Ray decided to experiment with the gennaker some more. Since the majority of our upcoming Pacific crossing will be downwind, we wanted to test out our headsail options. Unfortunately for me, this meant furling and unfurling it a few more times using the manual winch. My arms felt like noodles. I kept pulling by hand and coiling the lines until my palms burned, a reminder that I needed to wear my gloves more often. I wish I could tell you it was all worth it, and we figured out the perfect setup, but the angle we were being asked to sail at to maintain the course was just not practical for us. We spent the rest of the afternoon troubleshooting together, a perk of finally being awake at the same time for the majority of the day.
That night, the autopilot started making weird noises. Granted, we do have a spare, the goal is to keep it as a spare! Ray climbed into the compartment to try to identify the issue.
Not seeing an obvious problem, we resorted to picking the brains of others on online forums and cruiser group chats. The resounding verdict was that there was air in the system: it would need to be bled upon our arrival.
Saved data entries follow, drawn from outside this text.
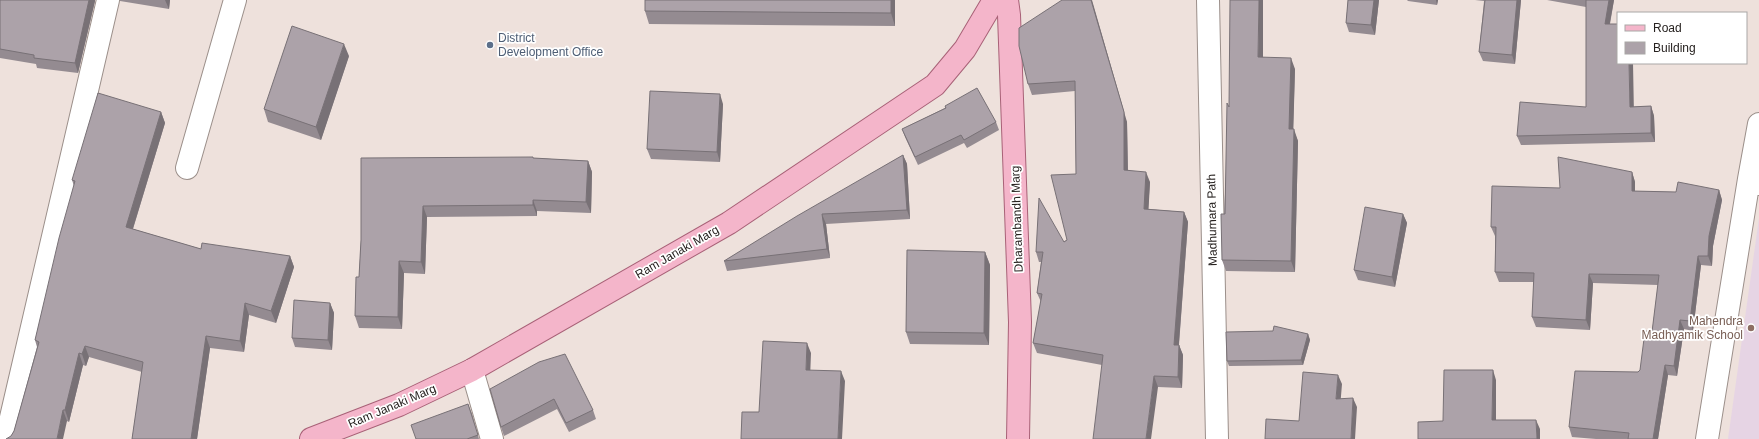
<svg xmlns="http://www.w3.org/2000/svg" width="1759" height="439" viewBox="0 0 1759 439" font-family="Helvetica,sans-serif">
  <rect width="100%" height="100%" fill="#eee1dc"/>
  <path fill="#e6d4e4" d="M1759 218V439H1728Z"/>
  <g fill="none" stroke-linecap="round" stroke-linejoin="round">
    <g stroke="#9b8f8a" stroke-width="24">
      <path id="minor" d="M1208 0 1217 439
        M1759 124 1749 179 1759 184
        M187 168 235 0
        M472 370 492 439
        M6 439 108 0
        M1707 439 1749 179"/>
    </g>
    <g stroke="#a86177" stroke-width="24">
      <path id="major" d="M1007 0 1009 15 1020 322 1018 439
        M311 439 399 405 472 370 729 223 935 85 965 49 994 0"/>
    </g>
    <use href="#minor" stroke="#fff" stroke-width="22"/>
    <use href="#major" stroke="#f4b5ca" stroke-width="22"/>
  </g>
  <path fill="#948b91" d="M0 0 95 1 78 73 37 68 36 64 0 58Z
    M120 0H170L169 9 120 1Z
    M895 0V26L649 24 645 11Z
    M1062 0 1127 122 1128 170 1150 182 1148 209 1184 212 1188 222 1179 345 1183 355 1182 388 1158 387 1102 365 1037 353 1033 343 1041 302 1037 293 1041 262H1039L1036 252 1067 240 1076 174 1075 91 1032 95 1028 84Z
    M1348 0H1379L1375 35 1349 32 1346 23Z
    M1407 0H1438L1437 5 1408 1Z
    M1475 0H1521L1515 64 1483 61 1479 52 1484 1Z
    M1547 0H1614L1610 24 1633 107 1651 106 1654 116 1655 142 1521 145 1517 136 1586 107V7Z
    M349 56 321 140 268 122 264 109Z
    M1263 57 1295 69 1293 129 1298 141 1295 272 1226 271 1222 260 1229 107Z
    M723 104 720 162 651 159 647 149Z
    M945 106 996 122 999 130 967 148 964 143 918 165 905 137 902 129 945 108Z
    M161 112 165 123 133 229 201 249 290 256 294 267 276 323 249 315 244 352 210 348 197 439H132L142 372 89 357 86 366 83 365 69 422 67 421 11 436 14 431 37 347 35 340 74 186 72 180Z
    M903 155 907 164 910 219 826 224 830 258 727 271 724 261Z
    M361 158H534L588 161 592 172 591 213 537 211V216L427 217 425 274 404 273 402 329 359 328 355 316 359 277 361 240Z
    M1632 172 1635 182V191L1676 192 1719 190 1722 200 1713 246 1712 266 1701 265 1693 331 1684 329 1677 376 1668 375 1658 439H1596L1572 437 1569 427 1640 370 1652 332 1658 285 1593 283 1590 330 1536 327 1532 317 1534 282H1499L1495 272V236L1491 227Z
    M1403 214 1407 223 1395 287 1358 280 1354 270Z
    M985 252 990 265 989 345 910 344 906 332Z
    M330 303 334 313 332 350 295 347 292 338Z
    M1273 331 1308 334 1310 340 1303 365 1229 366 1227 361Z
    M539 362 593 410 596 419 569 432 557 409 504 436 501 427Z
    M468 404 479 439H416Z"/>
  <path fill="#787176" d="M89 0H95V1L78 73 75 63Z
    M165 0H170L169 9Z
    M891 0H895V26L891 13Z
    M1091 0H1092L1127 122 1128 180 1124 170Z
    M1259 0H1263V68L1258 57Z
    M1374 0H1379L1375 35 1371 25Z
    M1436 0H1438L1437 5Z
    M1517 0H1521L1515 64 1512 55Z
    M1609 0H1614L1608 33 1605 24Z
    M344 44 349 56 321 140 316 127Z
    M1291 58 1295 69 1293 141 1289 129Z
    M1629 63H1633L1634 116 1630 107Z
    M720 94 723 104 720 162 717 152Z
    M1651 106 1654 116 1655 142 1651 133Z
    M161 112 165 123 130 238 126 227Z
    M1294 129 1298 141 1295 272 1291 261Z
    M903 155 907 164 910 219 907 210Z
    M588 161 592 172 591 213 586 202Z
    M1146 172 1150 182 1148 219 1144 209Z
    M1632 172 1635 182V200L1632 191Z
    M1719 190 1722 200 1713 246 1712 266 1708 256 1709 236Z
    M533 200 537 211V216L533 205Z
    M423 206 427 217 425 274 421 262Z
    M1184 212 1188 222 1178 355 1174 345Z
    M822 214 826 224 830 258 827 249Z
    M1403 214 1407 223 1395 287 1392 277Z
    M985 252 990 265 989 345 984 333Z
    M290 256 294 267 276 323 271 311Z
    M1698 256 1701 265 1693 331 1690 321Z
    M399 261 404 273 402 329 398 317Z
    M1589 274 1593 283 1590 330 1586 320Z
    M245 303 249 315 244 352 240 341Z
    M330 303 334 313 332 350 328 340Z
    M1680 320 1684 329 1677 376 1674 366Z
    M1308 334 1310 340 1303 365 1301 360Z
    M206 336 210 348 197 439H191Z
    M807 343 811 353 810 379 806 370Z
    M1179 345 1183 355 1182 388 1178 377Z
    M85 346 89 357 86 366 82 354Z
    M79 353 83 365 69 422 65 410Z
    M1665 365 1668 375 1658 439H1653Z
    M1493 370 1496 380V430L1492 420Z
    M841 371 845 381 842 439H838Z
    M1338 375 1342 384 1340 408 1336 399Z
    M1154 376 1158 387 1151 439H1146Z
    M1353 398 1357 407 1355 439H1351Z
    M468 404 472 414 479 439 478 435Z
    M63 410 67 421 63 439H57Z
    M1536 420 1540 429V439H1537Z"/>
  <path fill="#aca2a9" stroke="#787176" d="M0 0H89L75 63 34 58V55L0 49Z
    M645 0H891V13L645 11Z
    M1062 0H1091L1124 112V170L1146 172 1144 209 1184 212 1174 345H1179L1178 377 1154 376 1146 439H1093L1103 355 1033 343 1042 294 1037 293 1043 252H1036L1039 198 1064 242 1067 240 1051 175 1076 174 1075 81 1028 84 1019 46V28Z
    M1230 0H1259L1258 57 1291 58 1289 129H1294L1291 261 1222 260 1221 214H1225L1227 103 1229 107Z
    M1348 0H1374L1371 25 1346 23Z
    M1485 0H1517L1512 55 1479 52Z
    M1586 0H1609L1605 24H1618V63H1629L1630 107 1651 106V133L1517 136 1520 102 1586 107Z
    M292 26 344 44 316 127 264 109Z
    M977 88 996 122 964 140 961 135 915 157 902 129 946 108 945 106Z
    M650 91 720 94 717 152 647 149Z
    M98 93 161 112 126 227 201 249 202 243 290 256 271 311 245 303 240 341 206 336 191 439H132L143 362 85 346 82 354 79 353 65 410H63L57 439H6L11 436 14 431 39 342 35 340 59 238 75 181 72 180Z
    M903 155 907 210 822 214 827 249 724 261 797 216Z
    M533 157V158L588 161 586 202 533 200V205L423 206 421 262 399 261 398 317 355 316 356 277H359L361 240V158Z
    M1558 157 1632 172V191L1676 192 1678 182 1719 190 1709 236 1708 256H1698L1690 321 1680 320 1674 366 1665 365 1653 439H1628L1629 433 1569 427 1575 371 1638 372 1640 370 1645 331 1652 332 1659 275 1589 274 1586 320 1532 317 1534 273 1495 272 1496 227H1491L1492 186 1560 188Z
    M1365 207 1403 214 1392 277 1354 270Z
    M907 250 985 252 984 333 906 332Z
    M294 300 330 303 328 340 292 338Z
    M1274 326 1308 334 1301 360 1227 361 1226 332 1273 331Z
    M763 341 807 343 806 370 841 371 838 439H741L742 412H759Z
    M565 354 593 410 566 423 554 399 501 427 490 389 539 362Z
    M1444 370H1493L1492 420H1536L1537 439H1418V422L1443 421Z
    M1303 372 1338 375 1336 399 1353 398 1351 439H1265L1266 419 1299 421Z
    M468 404 478 435 467 439H416L411 425Z"/>
  <circle fill="#5c6f8a" stroke="#fff" stroke-width="1.5" cx="490" cy="45" r="4"/>
  <circle fill="#8d6e63" stroke="#fff" stroke-width="1.5" cx="1751" cy="328" r="4"/>
  <g text-anchor="middle" dominant-baseline="central" stroke-width="3.5" stroke-linejoin="round" paint-order="stroke">
    <g font-size="12" fill="#4e5e75" stroke="#fff" text-anchor="start">
      <text x="498" y="38">District<tspan x="498" dy="14">Development Office</tspan></text>
    </g>
    <g font-size="12" fill="#272220" stroke="#fff">
      <text transform="translate(1017 219) rotate(-92)">Dharambandh Marg</text>
      <text transform="translate(1212 220) rotate(-91)">Madhumara Path</text>
      <text transform="translate(677 252) rotate(-30)">Ram Janaki Marg</text>
      <text transform="translate(392 406) rotate(-23)">Ram Janaki Marg</text>
    </g>
    <g font-size="12" fill="#785e54" stroke="#fff" text-anchor="end">
      <text x="1743" y="321">Mahendra<tspan x="1743" dy="14">Madhyamik School</tspan></text>
    </g>
  </g>
  <rect x="1617" y="12" width="130" height="52" fill="#ffffff" stroke="#a9a7a6"/>
  <rect x="1625" y="25" width="20" height="6" fill="#f4b5ca" stroke="#a9a7a6"/>
  <text x="1653" y="32" font-size="12" fill="#272220">Road</text>
  <rect x="1625" y="42" width="20" height="12" fill="#aca2a9" stroke="#a9a7a6"/>
  <text x="1653" y="52" font-size="12" fill="#272220">Building</text>
</svg>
I sat through a miserable morning shift; the wind speed and direction sucked. No matter what we did, the sails sounded like they were getting beat up. Was it the sea state? The current? We were beyond frustrated. Ray thought maybe something was wrapped around the rudders, so I stuck my GoPro in the water. Both rudders were clear. This was supposed to be the last day of this passage, but at this rate, we’d be out here for another five days. My upper body was sore from yesterday, and my palms were raw. A squeaky halyard was nearly my ticket to the loony bin. Shhhhhh!!!!
By noon, Ray had called an audible. We altered course. Our new heading would bring us closer to Columbia but at a more favorable wind angle, allowing us to sail faster and shave a few days off the trip. This decision saved our sanity. Sabado was much happier (and quieter!). We were able to sail the rest of the day using our main and jib. We watched another beautiful sunset, ate dinner together, and sailed through the night.